Peachia quinquecapitata, also known as the twelve-tentacled parasitic anemone, is a species of sea anemone in the family Haloclavidae. It is found in the Pacific Northwest of North America. The larva is parasitic on certain species of Anthomedusae.

==Description==
Peachia quinquecapitata lives with its elongated column buried in the sand and its twelve tentacles fanned out on the surface. The oral disc is red and the translucent tentacles are banded with buff and brown in a chevron pattern. Like other members of the genus Peachia, it has a "conchula", an enlargement on the lip by its mouth, which in this species is divided into five lobes.

==Distribution==
Peachia quinquecapitata is found in shallow seas in the Pacific Northwest of the United States including Puget Sound.

==Life cycle==
The life cycle of Peachia quinquecapitata was investigated in the laboratory. Spawning was induced by manipulating light levels. The eggs had a diameter of 120 μm and, after fertilisation, developed into planula larvae. Some of the larvae were ingested by the medusa, Phialidium gregarium (now classified as Clytia gregaria), and only they continued to develop in the laboratory setting. At first they fed on food particles in the gastrovascular cavity of the jellyfish but after 11 days they developed parasitic habits and began to feed on their hosts' gonads, moving on later to other tissues.

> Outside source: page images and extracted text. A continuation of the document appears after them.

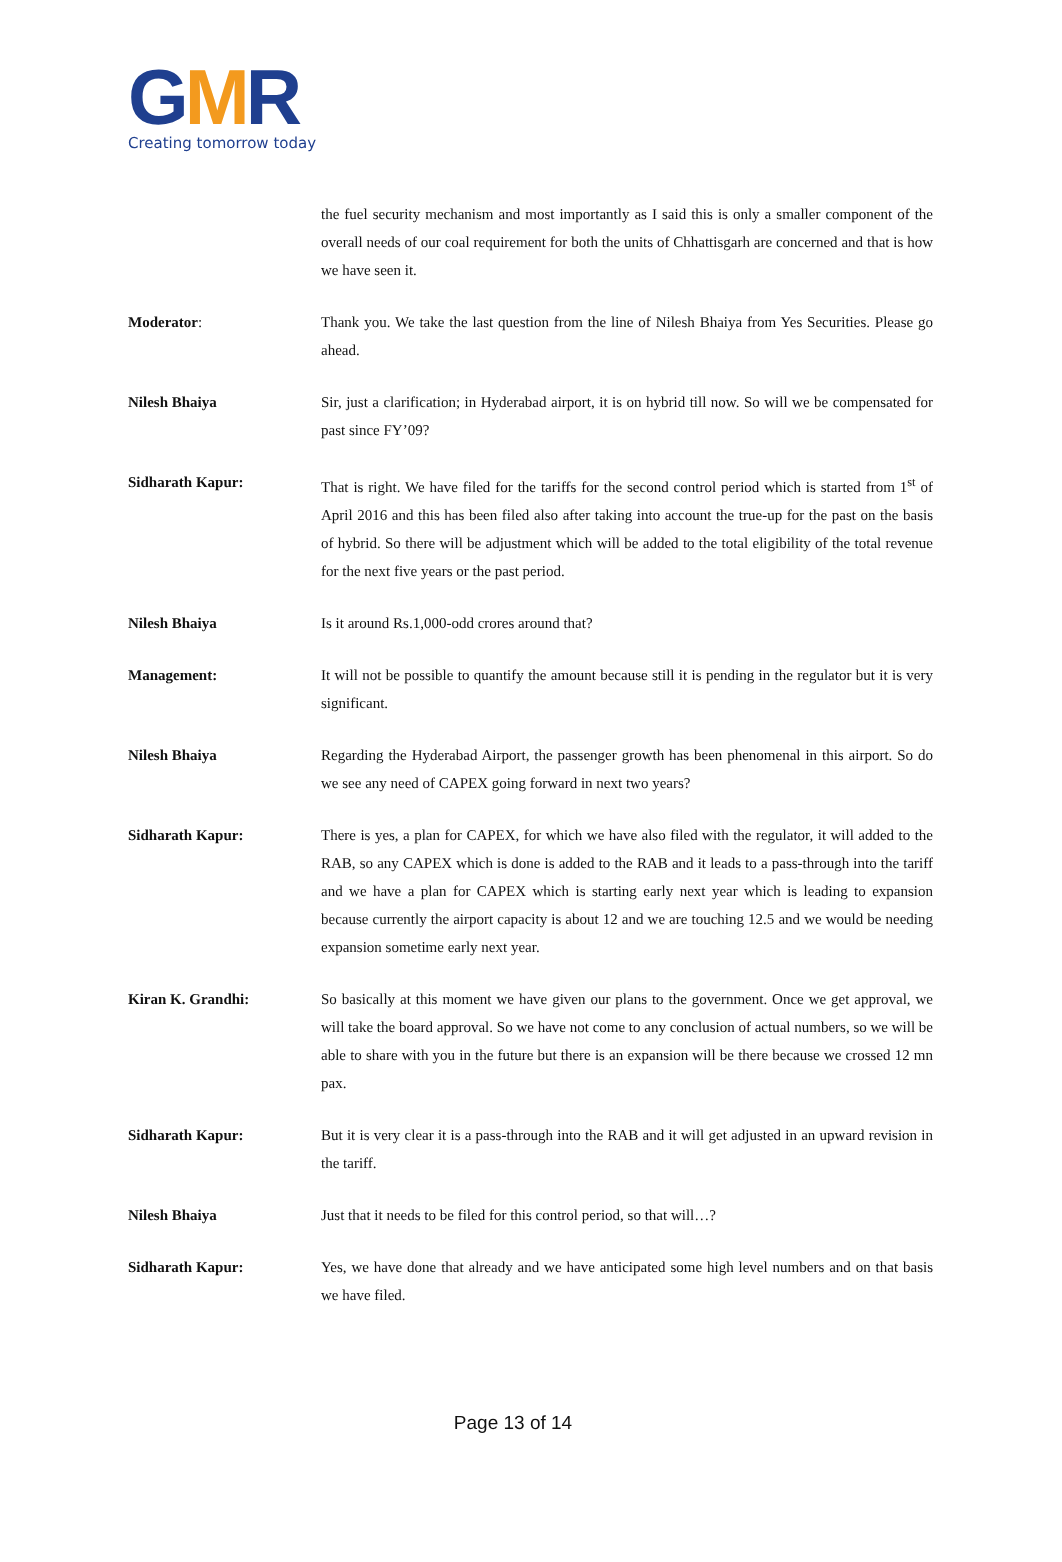GMR
Creating tomorrow today
the fuel security mechanism and most importantly as I said this is only a smaller component of the overall needs of our coal requirement for both the units of Chhattisgarh are concerned and that is how we have seen it.
Moderator: Thank you. We take the last question from the line of Nilesh Bhaiya from Yes Securities. Please go ahead.
Nilesh Bhaiya Sir, just a clarification; in Hyderabad airport, it is on hybrid till now. So will we be compensated for past since FY’09?
Sidharath Kapur: That is right. We have filed for the tariffs for the second control period which is started from 1<sup>st</sup> of April 2016 and this has been filed also after taking into account the true-up for the past on the basis of hybrid. So there will be adjustment which will be added to the total eligibility of the total revenue for the next five years or the past period.
Nilesh Bhaiya Is it around Rs.1,000-odd crores around that?
Management: It will not be possible to quantify the amount because still it is pending in the regulator but it is very significant.
Nilesh Bhaiya Regarding the Hyderabad Airport, the passenger growth has been phenomenal in this airport. So do we see any need of CAPEX going forward in next two years?
Sidharath Kapur: There is yes, a plan for CAPEX, for which we have also filed with the regulator, it will added to the RAB, so any CAPEX which is done is added to the RAB and it leads to a pass-through into the tariff and we have a plan for CAPEX which is starting early next year which is leading to expansion because currently the airport capacity is about 12 and we are touching 12.5 and we would be needing expansion sometime early next year.
Kiran K. Grandhi: So basically at this moment we have given our plans to the government. Once we get approval, we will take the board approval. So we have not come to any conclusion of actual numbers, so we will be able to share with you in the future but there is an expansion will be there because we crossed 12 mn pax.
Sidharath Kapur: But it is very clear it is a pass-through into the RAB and it will get adjusted in an upward revision in the tariff.
Nilesh Bhaiya Just that it needs to be filed for this control period, so that will…?
Sidharath Kapur: Yes, we have done that already and we have anticipated some high level numbers and on that basis we have filed.
Page 13 of 14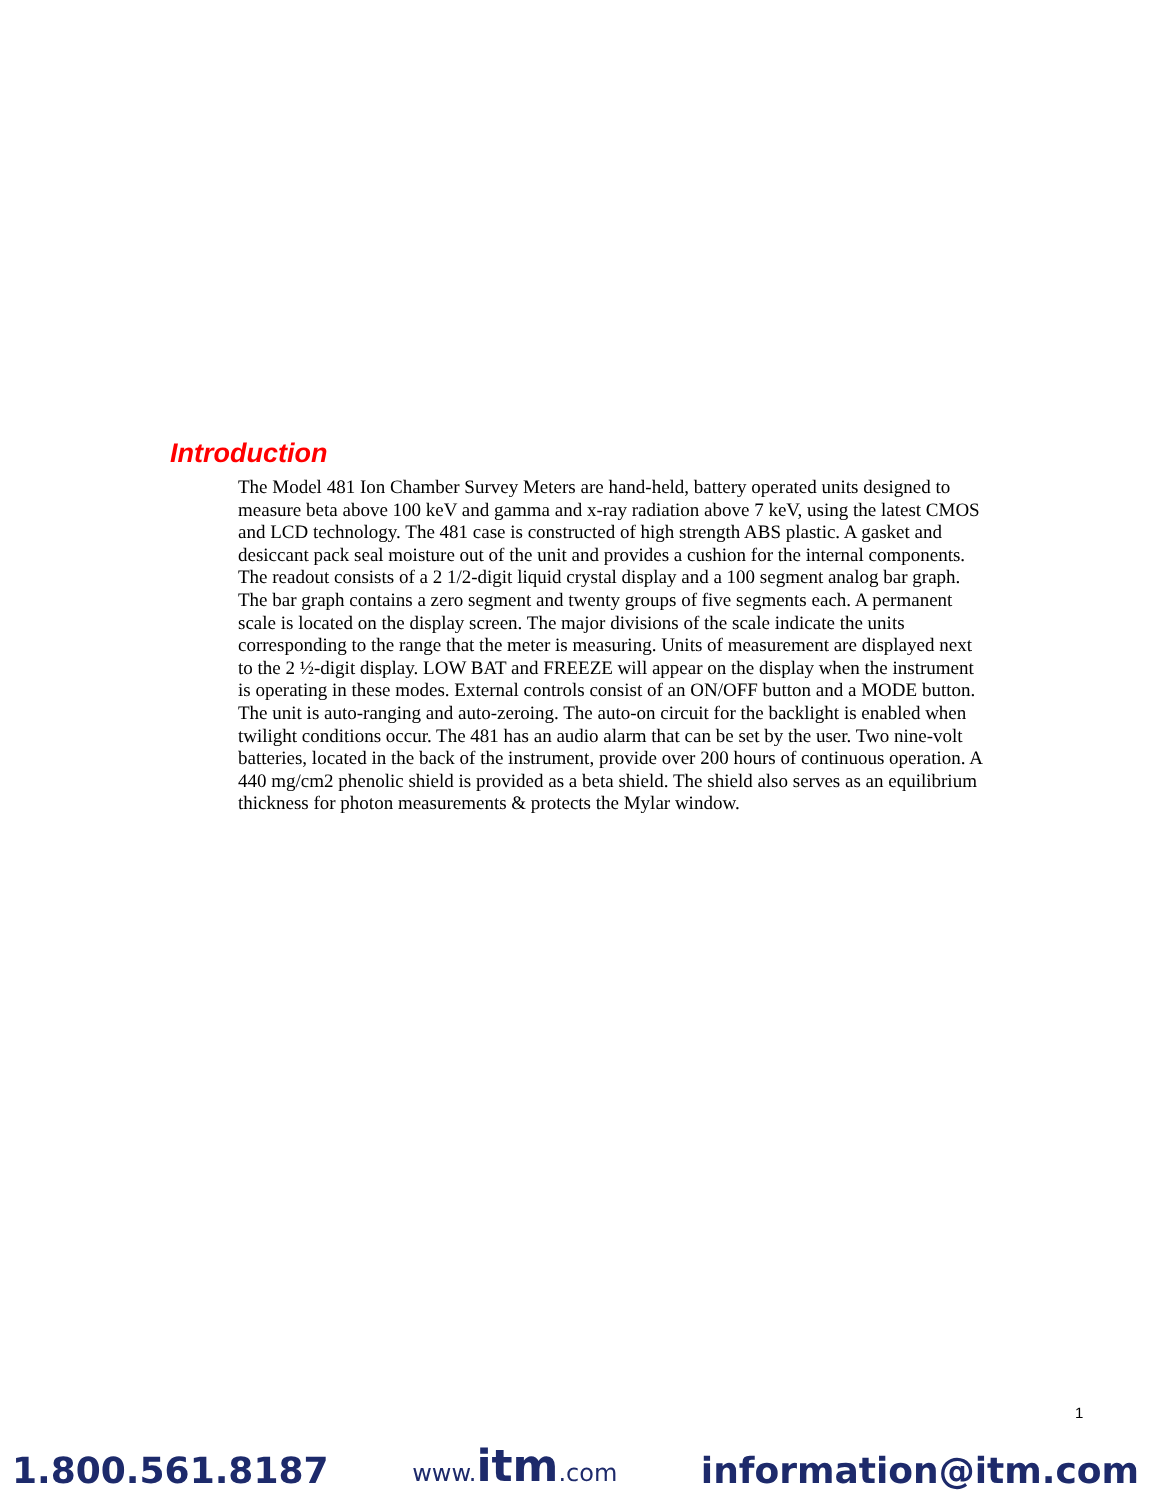Introduction
The Model 481 Ion Chamber Survey Meters are hand-held, battery operated units designed to measure beta above 100 keV and gamma and x-ray radiation above 7 keV, using the latest CMOS and LCD technology. The 481 case is constructed of high strength ABS plastic. A gasket and desiccant pack seal moisture out of the unit and provides a cushion for the internal components. The readout consists of a 2 1/2-digit liquid crystal display and a 100 segment analog bar graph. The bar graph contains a zero segment and twenty groups of five segments each. A permanent scale is located on the display screen. The major divisions of the scale indicate the units corresponding to the range that the meter is measuring. Units of measurement are displayed next to the 2 ½-digit display. LOW BAT and FREEZE will appear on the display when the instrument is operating in these modes. External controls consist of an ON/OFF button and a MODE button. The unit is auto-ranging and auto-zeroing. The auto-on circuit for the backlight is enabled when twilight conditions occur. The 481 has an audio alarm that can be set by the user. Two nine-volt batteries, located in the back of the instrument, provide over 200 hours of continuous operation. A 440 mg/cm2 phenolic shield is provided as a beta shield. The shield also serves as an equilibrium thickness for photon measurements & protects the Mylar window.
1
1.800.561.8187 www.itm.com information@itm.com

One anemone larva was able to consume a gonad completely in two days. Thirty-one days after becoming parasitic they had developed into juvenile sea anemones with an adult body plan. At this stage they detached themselves from their hosts and dropped to the sea floor where they started to live independently. This parasitism is likely to be harmful to the host but of advantage to the anemone in that its larvae can develop safely in a protective environment and passively disperse to new localities. The prevalence of infection in the jellyfish Clytia gregaria at Friday Harbor, Washington peaks in the spring at 62%.